++++ TEXTO FORNECIDO ++++
A reação nacionalista (História da Vale)
O poder monopolista conquistado pela Itabira com a assinatura do contrato provocou uma escalada da oposição nacionalista. Após ser firmado, o contrato, obedecendo aos preceitos vigentes, foi enviado ao Tribunal de Contas da União, que se recusou a registrá-lo, alegando desrespeito às normas legislativas. Epitácio Pessoa pressionou o tribunal e o contrato acabou sendo registrado sob protestos. Mas a intervenção de Pessoa tornou necessária a devolução do contrato para aprovação do Congresso Nacional, onde foi examinado por diversas comissões, sem que se chegasse a uma conclusão definitiva sobre sua validade.
Os planos de Farquhar atingiam numerosos interesses. Os proprietários das pequenas metalúrgicas de Minas Gerais temiam que a exclusividade pretendida pela Itabira Iron Ore Co. sufocasse seus empreendimentos. As companhias estrangeiras, que haviam comprado extensas áreas para a extração do minério de ferro, também se mostravam apreensivas quanto à exclusividade dos meios de transporte alcançada por Farquhar. As empresas carboníferas do Rio Grande do Sul e de Santa Catarina temiam a concorrência do carvão de pedra estrangeiro, que chegaria ao Brasil nos navios da Itabira. O projeto ainda uniu contra si todos os fornecedores de máquinas e ferragens alemães, ingleses, franceses e norte-americanos, que receavam a concorrência da siderúrgica a ser instalada pela Itabira quanto ao fornecimento do aço.
++++ INFORMAÇÕES FORNECIDAS ++++
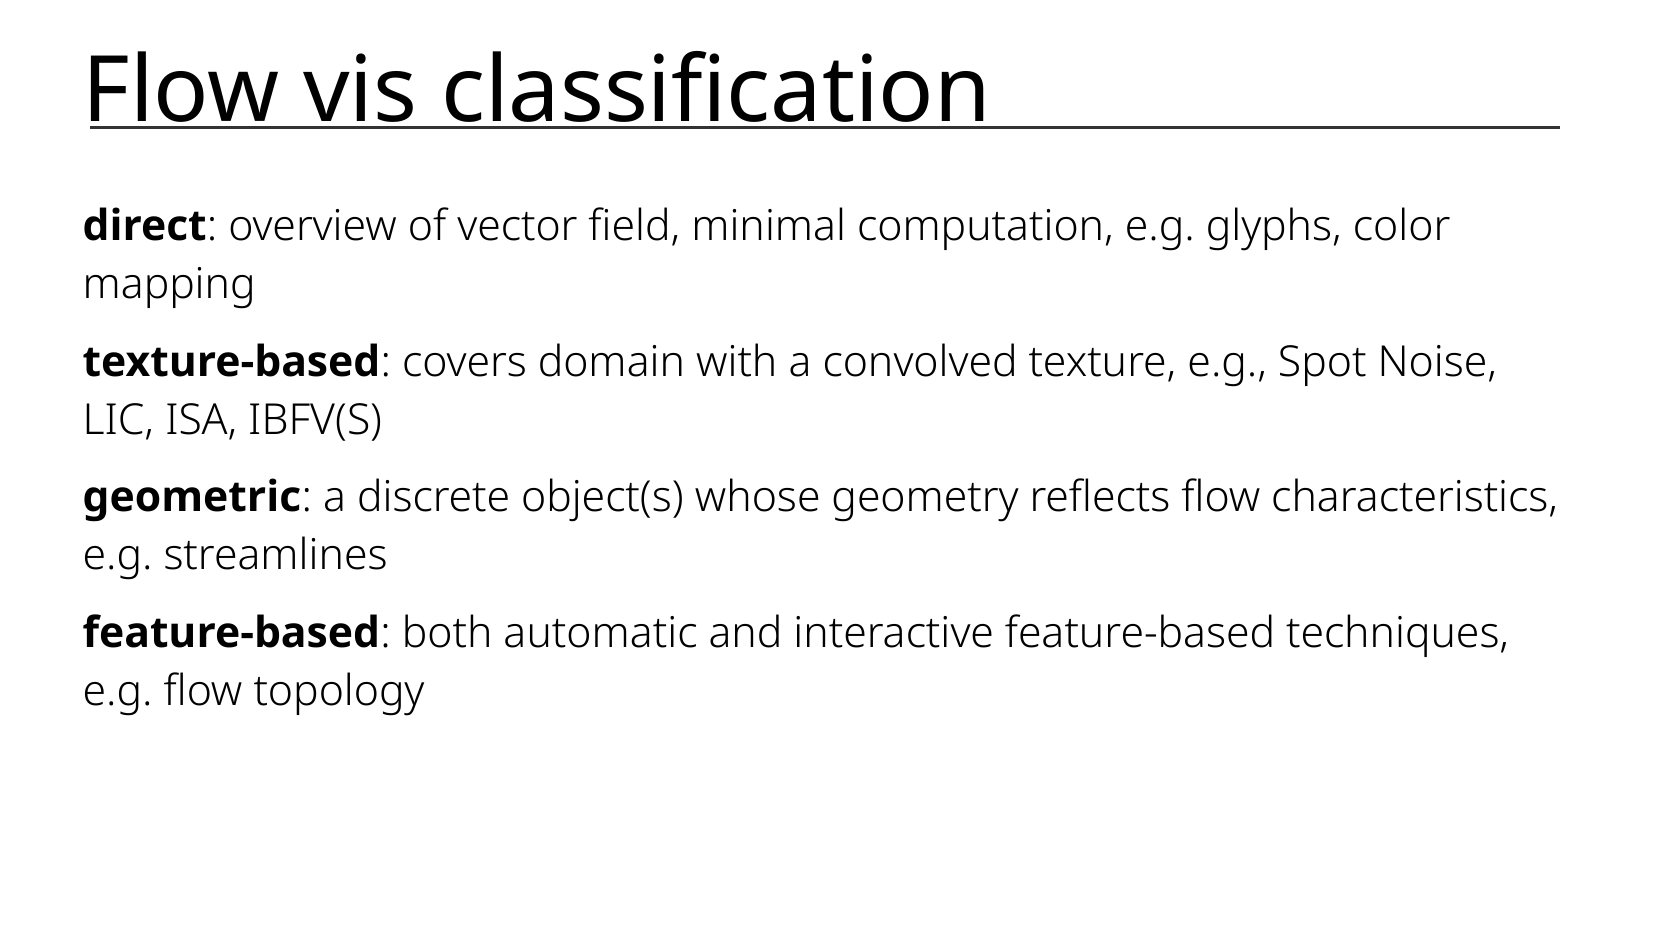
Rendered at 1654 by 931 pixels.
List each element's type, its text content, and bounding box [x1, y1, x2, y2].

title Flow vis classification [82, 32, 1571, 140]
list direct: overview of vector field, minimal computation, e.g. glyphs, color mapping texture-based: covers domain with a convolved texture, e.g., Spot Noise, LIC, ISA, IBFV(S) geometric: a discrete object(s) whose geometry reflects flow characteristics, e.g. streamlines feature-based: both automatic and interactive feature-based techniques, e.g. flow topology [82, 195, 1571, 721]
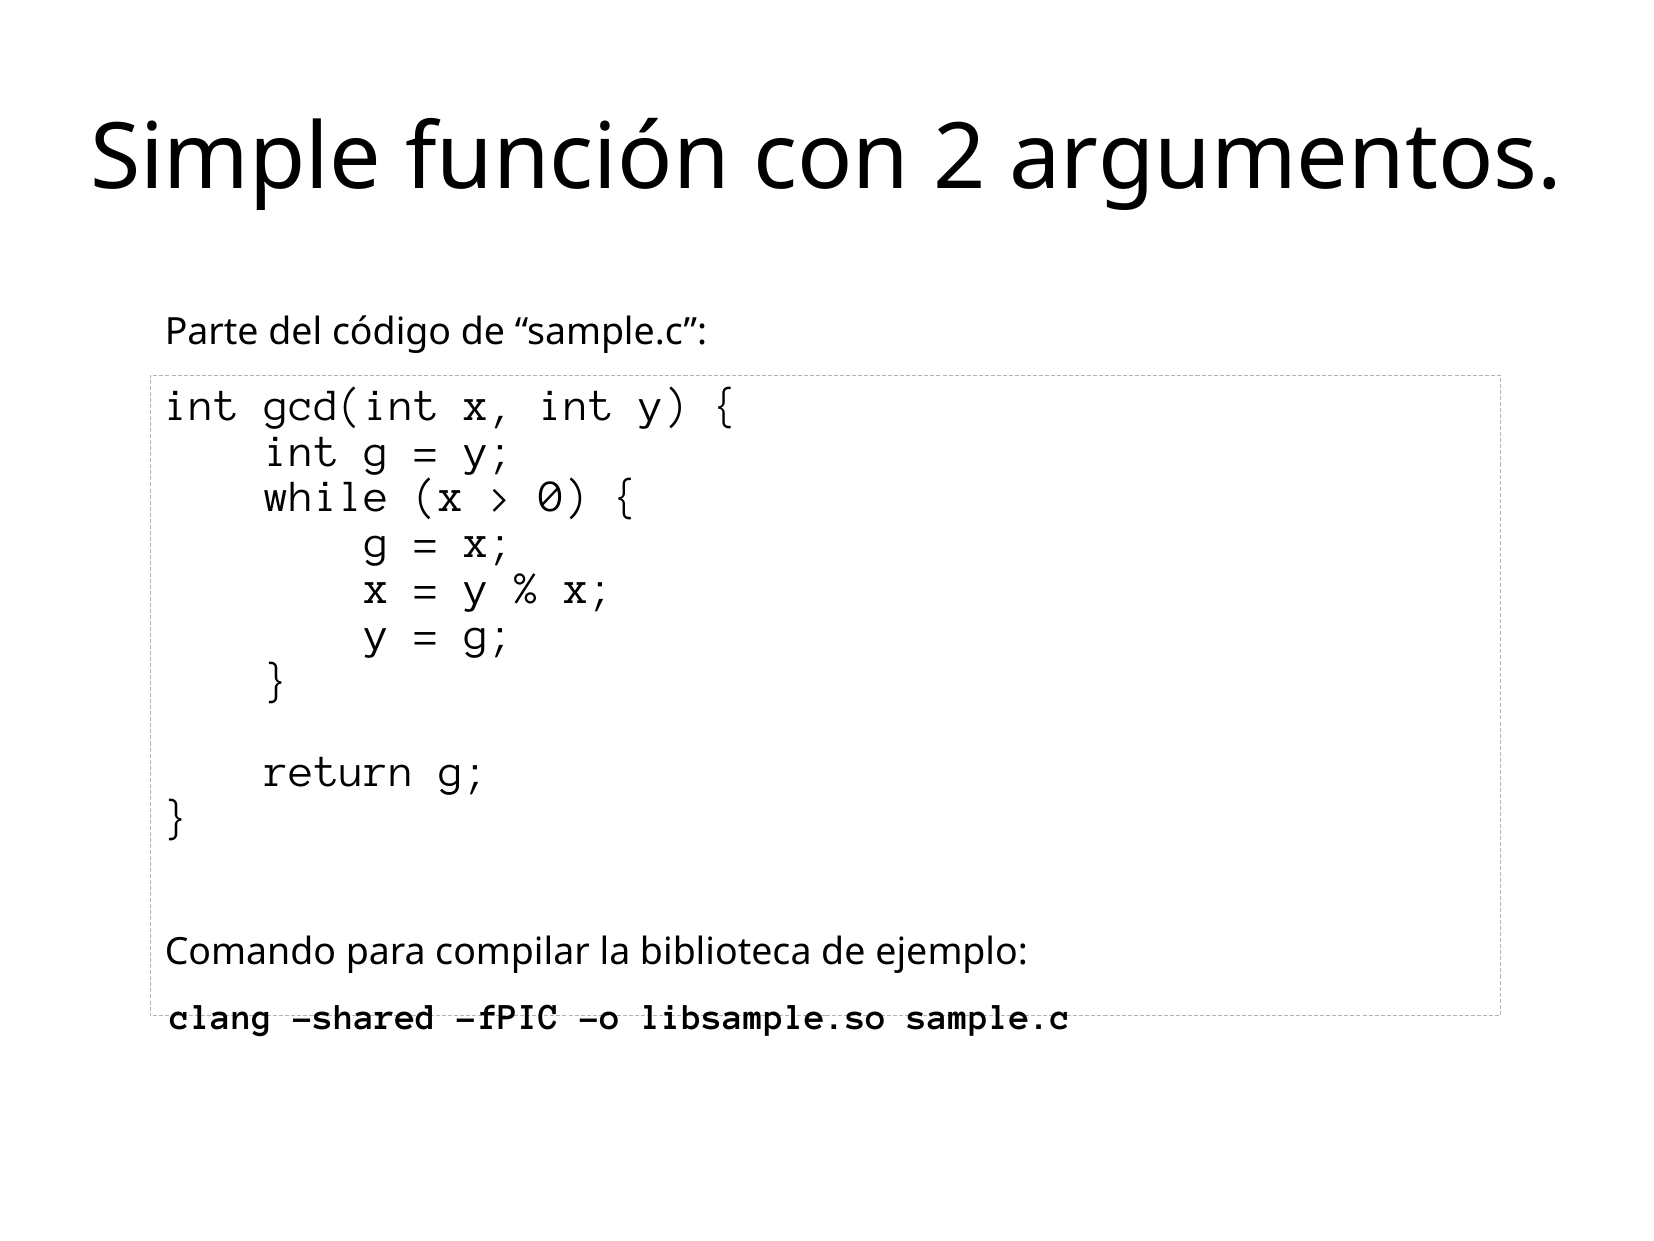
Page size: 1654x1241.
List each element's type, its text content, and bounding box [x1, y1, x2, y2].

text_box clang -shared -fPIC -o libsample.so sample.c [155, 991, 1261, 1049]
text_box Parte del código de “sample.c”: [150, 297, 673, 356]
text_box Comando para compilar la biblioteca de ejemplo: [150, 916, 964, 976]
title Simple función con 2 argumentos. [82, 49, 1571, 257]
text_box int gcd(int x, int y) { int g = y; while (x > 0) { g = x; x = y % x; y = g; } return g; } [150, 375, 1501, 848]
++++
• **OBJETIVOS**:
a - Diga se cada afirmação concorda com o texto sobre a reação nacionalista, respondendo sim ou não e citando as palavras do texto que decidem: (i) O Tribunal de Contas da União registrou o contrato assim que o recebeu. (ii) As empresas carboníferas do Rio Grande do Sul e de Santa Catarina temiam a concorrência do carvão de pedra estrangeiro. (iii) O Congresso Nacional chegou a uma conclusão definitiva sobre a validade do contrato.
b - Por favor, dê continuidade ao texto sobre a reação nacionalista a partir da última frase.
O material não tem relação com o texto sobre a reação nacionalista.

• **RESULTADOS DO EXERCÍCIO**:
a -
(i) Não: “que se recusou a registrá-lo, alegando desrespeito às normas legislativas”.
(ii) Sim: “As empresas carboníferas do Rio Grande do Sul e de Santa Catarina temiam a concorrência do carvão de pedra estrangeiro”.
(iii) Não: “sem que se chegasse a uma conclusão definitiva sobre sua validade”.

b -
Minas Gerais, por ser o estado onde se encontravam as maiores jazidas, tornou-se o reduto de resistência a Farquhar e aos políticos que a ele se aliaram. Ao assinar o segundo contrato, Arthur Bernardes, sob a pressão de ter que ratificar aquele já firmado pela Itabira Iron Ore Co. com o Governo Federal, promulgou, em 21 de setembro de 1920, a Lei no 793. Ela reafirmava os termos da Lei no 750 e condicionava a exportação do minério de ferro à instalação no estado, pela Itabira, de uma usina com capacidade para produzir, no mínimo, 150 mil toneladas anuais de produtos siderúrgicos. Além disso, o decreto ampliou de 20 para 30 anos a vigência das vantagens fiscais para quem produzisse aço.
No âmbito do Governo Federal, os ventos também começaram a soprar desfavoravelmente para a Itabira após a saída de Epitácio Pessoa da Presidência da República. Seu sucessor foi o próprio Arthur Bernardes, que, assumindo o poder em março de 1922, procurou oferecer uma alternativa nacionalista ao projeto da companhia estrangeira. Para isso, designou uma comissão, formada por parlamentares, técnicos e industriais, que, em 1923, apresentou o primeiro esboço de um plano siderúrgico nacional. À frente dos trabalhos estava seu braço direito e ex-secretário Clodomiro de Oliveira.
O trabalho da comissão forneceu as bases para o Decreto no 4.801, promulgado em 9 de janeiro de 1924. Confirmando a orientação nacionalista do governo Bernardes, o decreto previa a concessão de empréstimos, pela União, exclusivamente às empresas nacionais organizadas com o objetivo de instalar usinas. Essa orientação iria se acentuar ainda mais na reforma constitucional levada a cabo por Bernardes em 1926, proibindo a transferência, a estrangeiros, das minas e jazidas necessárias à segurança e defesa do país.
Em Minas Gerais, a política adotada por Arthur Bernardes no tocante à extração mineral e, sobretudo, à Itabira Iron Ore Co. foi seguida à risca por seu sucessor na presidência do estado, Raul Soares (1922-1924), e pelo sucessor deste, Fernando de Melo Viana (1924-1926). O impasse criado para a assinatura do contrato estadual com a Itabira só seria superado na administração de Antônio Carlos Ribeiro de Andrada (1926-1930). Em 7 de dezembro de 1927, foi finalmente celebrado o segundo contrato, pelo qual a Itabira Iron Ore Co. só poderia começar a exportar minério de ferro quando entrasse em funcionamento uma indústria siderúrgica.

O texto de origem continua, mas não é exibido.